BEC can hit consumers too. Criminals have targeted high-value industries such as real estate and financial services to scam individuals. In Atlanta, one man was jailed after collecting more than $247,000 in fraudulent funds from home buyers. He called his victims and impersonated their realtors, asking them to wire funds to fraudulent business accounts. An automated process on the realtor’s side, along with an educational session warning the home buyer against such attacks, would have helped avert disaster.

Forgeries 

Forgery is another form of fraud that can subvert partially digitized buying processes. Modern technology makes it far easier for people to forge documents today, creating convincing IDs and other assets that might fool individuals that are tasked with checking them manually. What would have taken a scalpel, glue, carefully chosen paper, and a typewriter back in the day now can be accomplished on a smartphone. There are even online criminal services that will produce these documents for attacks.

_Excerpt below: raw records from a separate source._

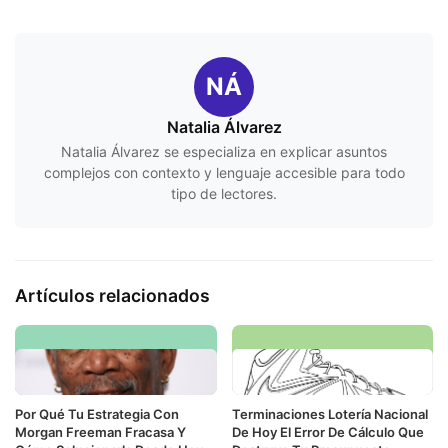
NÁ
Natalia Álvarez
Natalia Álvarez se especializa en explicar asuntos
complejos con contexto y lenguaje accesible para todo
tipo de lectores.
Artículos relacionados
Por Qué Tu Estrategia Con
Terminaciones Lotería Nacional
Morgan Freeman Fracasa Y
De Hoy El Error De Cálculo Que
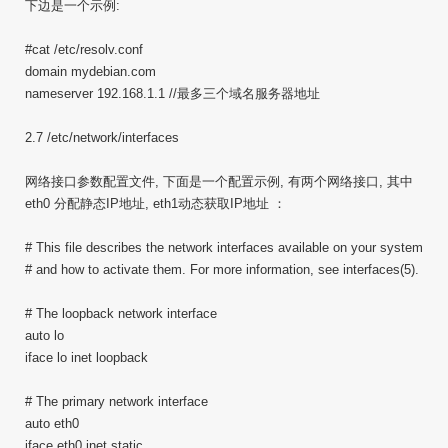
下边是一个示例:
#cat /etc/resolv.conf
domain mydebian.com
nameserver 192.168.1.1 //最多三个域名服务器地址
2.7 /etc/network/interfaces
网络接口参数配置文件, 下面是一个配置示例, 有两个网络接口, 其中
eth0 分配静态IP地址, eth1动态获取IP地址 ：
# This file describes the network interfaces available on your system
# and how to activate them. For more information, see interfaces(5).
# The loopback network interface
auto lo
iface lo inet loopback
# The primary network interface
auto eth0
iface eth0 inet static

Another example of criminal innovation is the use of synthetic IDs. These combinations of fake and real personal information are difficult to spot because there’s often no individual victim to raise the alarm. Compounding the problem is the fact that only half of synthetic ID fraudsters apply for fraud using digital channels.

Automation is key 

All of these fraudulent attacks can be launched using digital documents. Fake invoices and invoice mandate attacks can arrive via email, as can forged or synthetic identity details. This highlights a key takeaway: accepting digital documents via email isn’t enough to truly digitize a buying process. A human employee can be just as easily fooled by an emailed digital document as by a paper-based one.

A fully digitized system involves extra measures. One of these is control over the specific channels used to submit information in the buying process. This prevents the phishing emails and telephone calls that criminals use to perpetrate these frauds. It enables companies to impose appropriate access controls for document submissions.

This measure is part of a broader approach that is crucial to the digitization process: automation. Any part of the buying process relying entirely on human input with no automated checks will be more vulnerable to attack. Automating things from end-to-end, potentially using third-party notarization and identity verification services, is a crucial part of the digitization journey.

It’s time to build digital trust 

Companies that take these final steps to digitization stand to make big gains. Digital trust is a top requirement for consumers as data breaches keep hitting the headlines. PwC found protection of personal data tops consumers’ lists of trust criteria, with 62% citing it as a key factor. That’s a statistic that all CEOs should note, given that half of all consumers base their purchasing behavior on how much they trust a vendor.

Complete end-to-end digitization will do more than reduce your cybersecurity risk – it will build better relationships with your customers. That helps to reduce bottom-line losses from fraud while also helping to bolster revenues.